Les parents de Rosa viennent cet été 2002 en France. Vincent me pousse, mais
prend la voiture, fais le tour de France, enchaîne les kilomètres. Nous voilà
partis sur les routes. Paris, Bléré, Cognac, Revel, Montpellier,
Lons-le-Saunier, Dijon, Chablis, Sceaux. Génial.
samedi 17 mai 1997
33- Conscription
Papa raconte de temps à autres les péripéties qui l'ont
amené d'une demande de service dans la marine vers une affectation sur les
pentes des glaciers des Alpes, en béret blanc, comme chasseur alpin.

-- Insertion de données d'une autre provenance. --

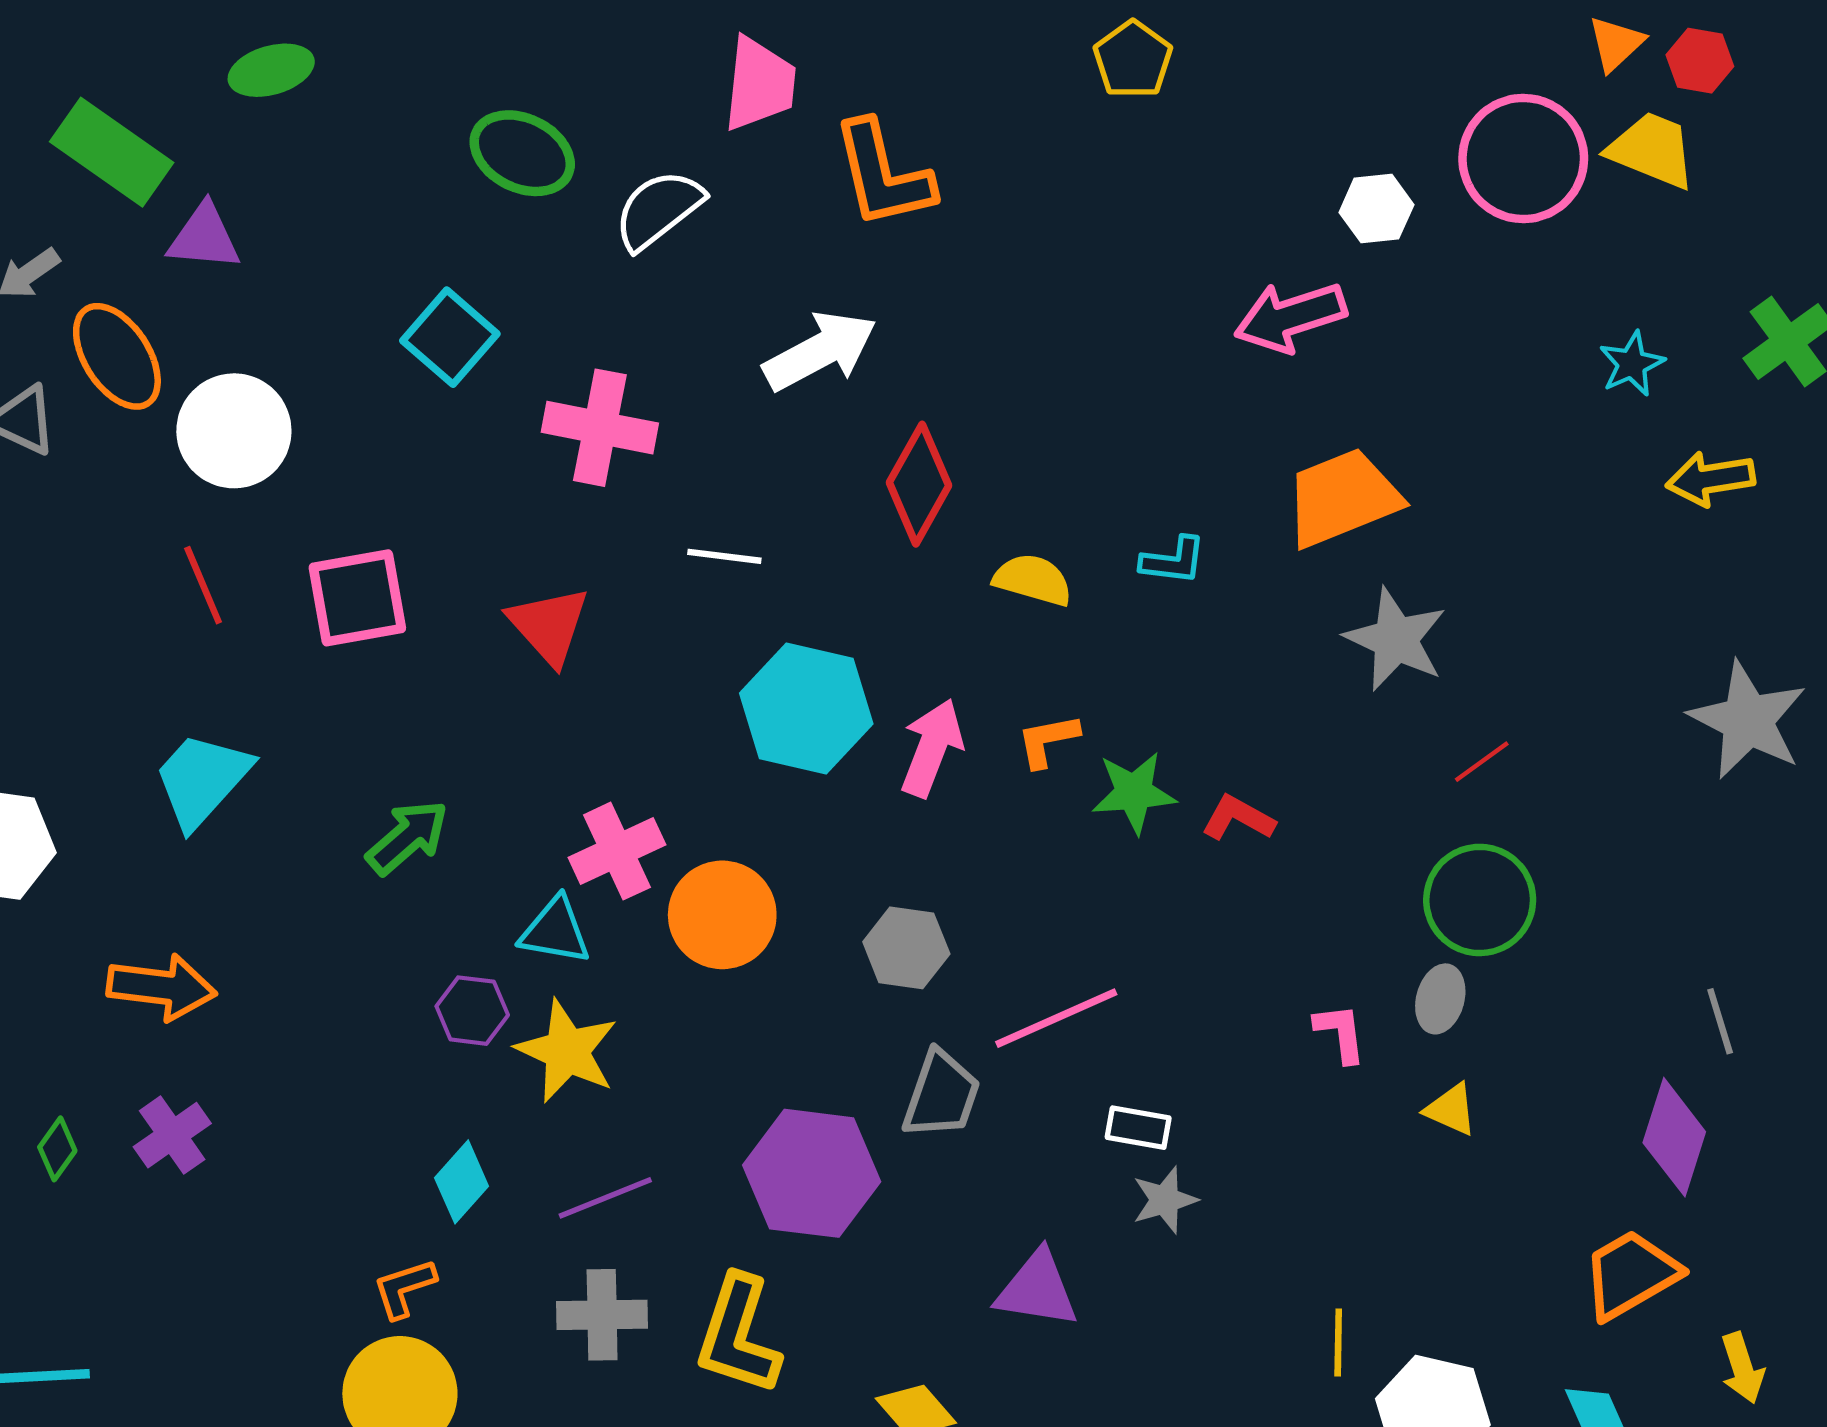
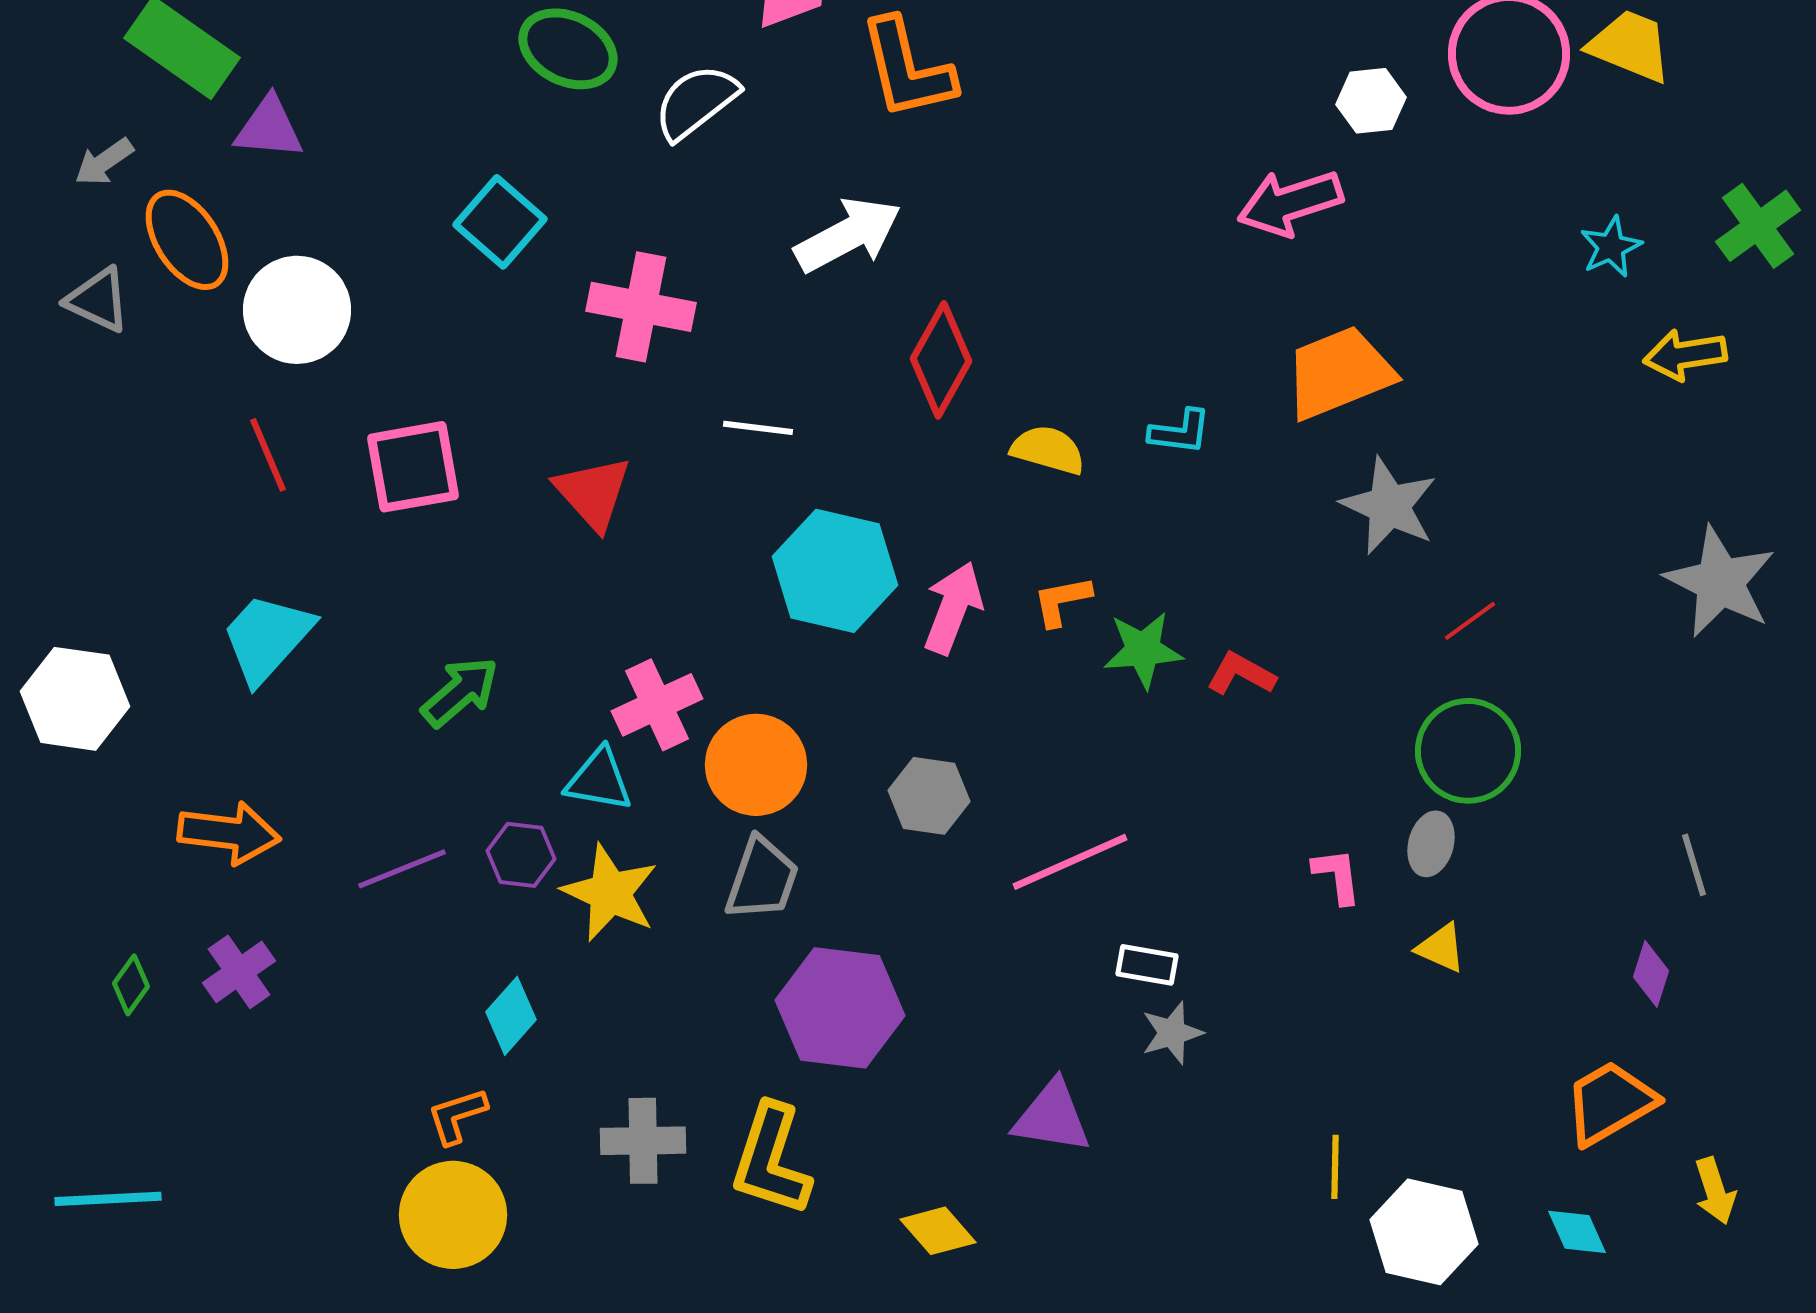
gray trapezoid: (941, 1095) -> (762, 879), moved
purple diamond: (1674, 1137) -> (1651, 974), size x0.6
purple line: (605, 1198) -> (402, 869), moved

Moins
exotique. Et puis il affectera les fameux quelques jours en cellule de
détention pour une permission un peu trop longue, que j'avais interprété à
l'époque comme un renvoi de mon père pendant ses jeunes années en prison
ministérielle. Vincent a lancé très tôt deux fatwas: une contre les religions
en particulier la catholique et l'autre contre l'armée en particulier la
française. Il est intarissable sur la rigidité des codes de l'armée,
l'étonnante biodiversité des appelés, la bêtise des trois jours de sélection et
d'orientation, avec ces fameux tests psychotechniques. Il en oublie d'ailleurs son
sac à dos dans son AX en arrivant dans la caserne, mais il en ressortira avec
le grade d'aspirant, montrant son zèle incohérent lors de cette phase de
sélection. A perdre 10 mois, il argumente qu'il préfère les perdre en hurlant
des ordres aux autres plutôt que de les recevoir. Tout un programme
républicain. Heureusement le temps de manger des pommes arrive, et le tout
nouveau président décide très rapidement de professionnaliser l'armée. Vincent
est ravi. Mais il va y avoir une période de transition. Vincent est atterré. Il
plonge. Six années de transition sont décidées. Il est trop vieux, la France
l'appellera, c'est sûr, il sera un des derniers couillons de la République. Il
fulmine, et la révolte gronde. Le voilà à manifester dans les rues à l'appel des
Sans Nous. L'entêtement est total, l'expérience ne peut être que nulle, un
gâchis. Les politiques louvoient, celui qui a un contrat en CDI est
automatiquement exempté. Vincent est ravi, il n'aura jamais autant envie de
décrocher un boulot. Le service militaire ne se fera pas. Fin d'une époque. En
2000, je suis très content pour Vincent. Il m'avait évidemment convaincu. Il y
avait longtemps que l'époque avait changé, m'avait-il expliqué. La jeunesse est
aujourd'hui antimilitariste, mondialiste, et généreuse. Nous ne sommes pas des
citoyens de la France, mais des citoyens du monde. C'est si bon d'être jeune,
insoumis, invincible, et insouciant.